As a person, I was not impressed with her antics pre-hike and even throughout, I thought, has she learned?  Has she changed?  Was she supposed to?  The idea of doing something so grand and potentially dangerous without proper preparation, so impulsively, was in and of itself immature.  Ridiculous.

The writing was engaging.  I never even cared about hiking.  And certainly not about women 'Strayed' who 'find themselves.'  But this was a good, solid adventure both philosophically and physically.


Living with Guns: A Liberal's Case for the Second Amendment by Craig R. Whitney (2012)

Regardless of your feelings about guns in America, they aren't going anywhere fast.  This book gives a solid history of guns in America back to the colonies, the treatment of the Second Amendment by the Supreme Court over the years and while the author is clearly a liberal, he reconciles how we can live with guns with how to attempt to do it safely.  In his opinion, where the NRA dropped the ball is the civic duty angle on gun ownership, turning it into a bastion of individual, self-defense rights issues.

The National Rifle Association does not walk away unscathed.  Whitney attempted to reach the NRA for discussion but they lacked interest in doing so.  They are guilty of promoting individual gun rights to the detriment of individuals overall.  They are against education standards for gun owners and any kind of registration or even inventory on gun shops where it's the business norm everywhere else.  Why did they move away from education and training?  Why are they against promoting responsible gun ownership?

In this well-researched book, even the 'stand your ground' laws are explored and how they are being staunchly defended by the NRA and gun-rights activists when they are not grounded in any Constitutional right.

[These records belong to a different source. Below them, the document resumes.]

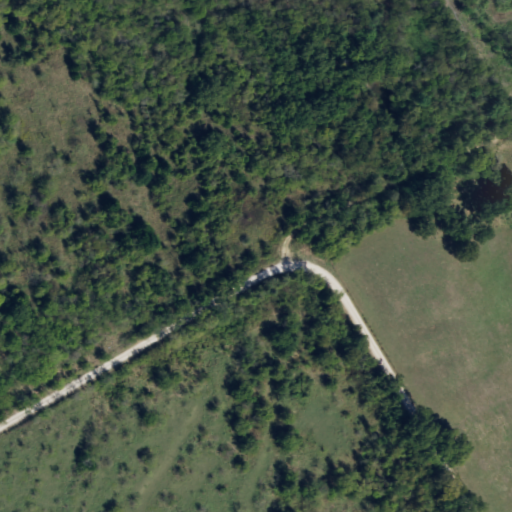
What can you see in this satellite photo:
road: (387, 187)
road: (140, 346)
road: (386, 372)
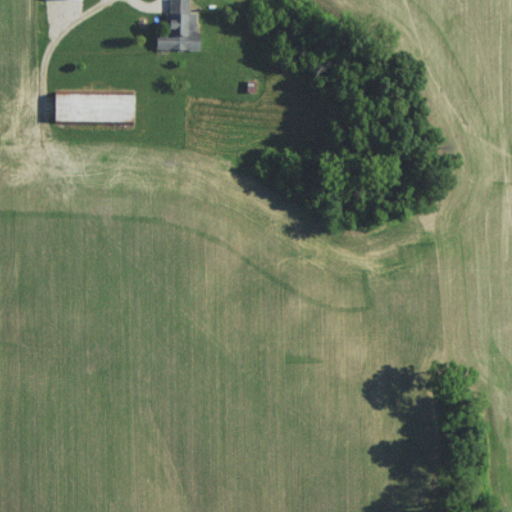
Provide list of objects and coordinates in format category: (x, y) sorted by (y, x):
building: (179, 32)
building: (94, 112)
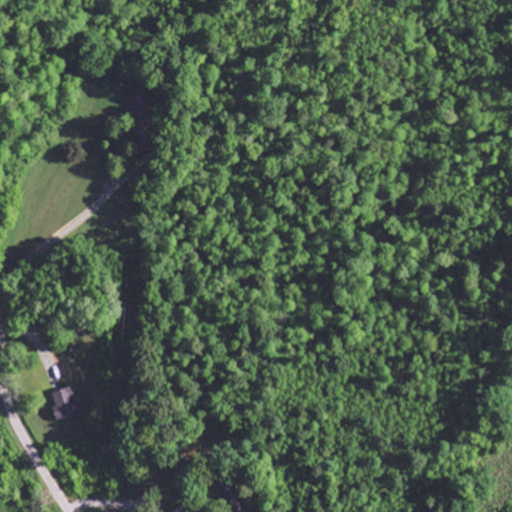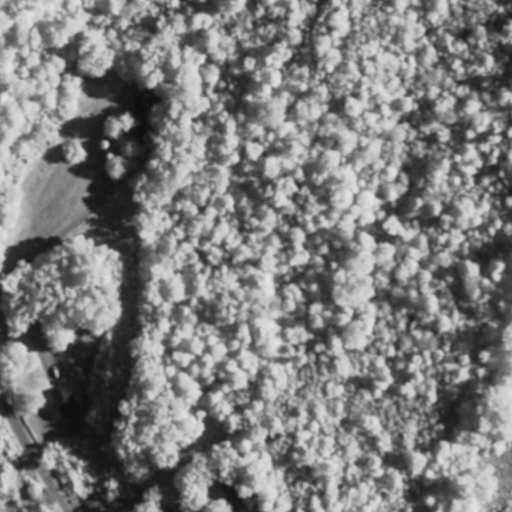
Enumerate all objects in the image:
building: (66, 403)
road: (20, 432)
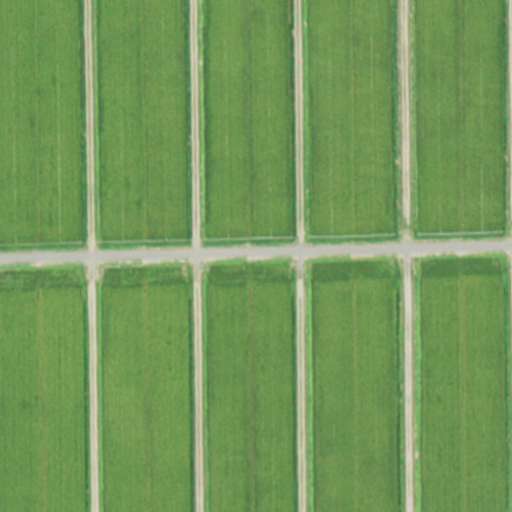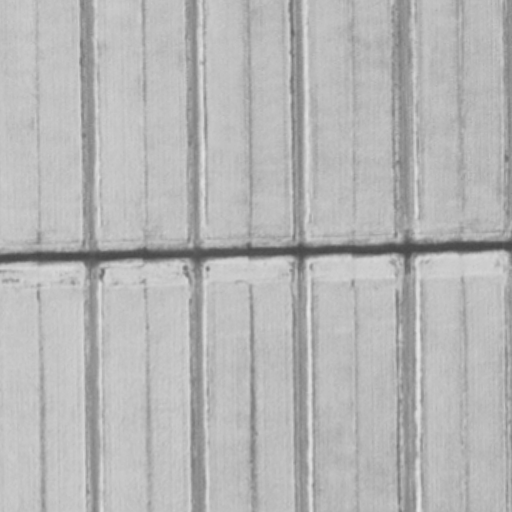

Published post-Aurora, pre-Sandy Hook, Whitney doesn't have all the answers.  But he does a fair stab at examining laws we have, ones we need, loopholes that should be closed, how the NRA fights all of the above and what can and should be done to make sure that both the Second Amendment, which the author believes does give individuals gun-packing rights (whether or not you agree) and safety of the populace are adequately protected.


Elizabeth and Hazel: Two Women of Little Rock by David Margolick (2011)

Sometimes a picture can be worth much more than 1000 words.  If the picture in question is an iconic photo of two teenagers, in the foreground, one black and on her way to her first day at Central High in Little Rock, Arkansas, and the other white, angry, scowling at the black girl in opposition of desegregation, then books can be written and movements can grow from it.

Elizabeth Eckford was the black teen, one of nine who broke through and began the desegregation process at Central that September 1957.  In retrospect, we think, this was the beginning!  It's wonderful, it's amazing!  But the story of Elizabeth's days at Central and the life that followed for her was quite different than the fairy tale.  She was ostracized and taunted by a white community that did not want her or the other African-American students poisoning their white school.    She was stoic and her education was important to her.  There were white students who did befriend her.  But the bad far outweighed the good and the photo was definitely a harbinger of things to come at Central.

Hazel Bryan Massery, the angry white girl, had no idea that she'd gain notoriety for screaming racial epithets in a crowd that morning, caught on film by not one but three reporters.  But that she did.  It haunted her throughout her life.  Soon after these events, she left Central and married young.  But these opinions did not stay with her.  Caught on film, though, she was forever branded a racist.

Margolick follows the lives of the two women in the picture through high school, after and how they fared.  Their lives surprisingly intersected, they grew and changed.  Sad, surprising, sobering, we think of icons frozen in time but the truth is often very different from the story we're told.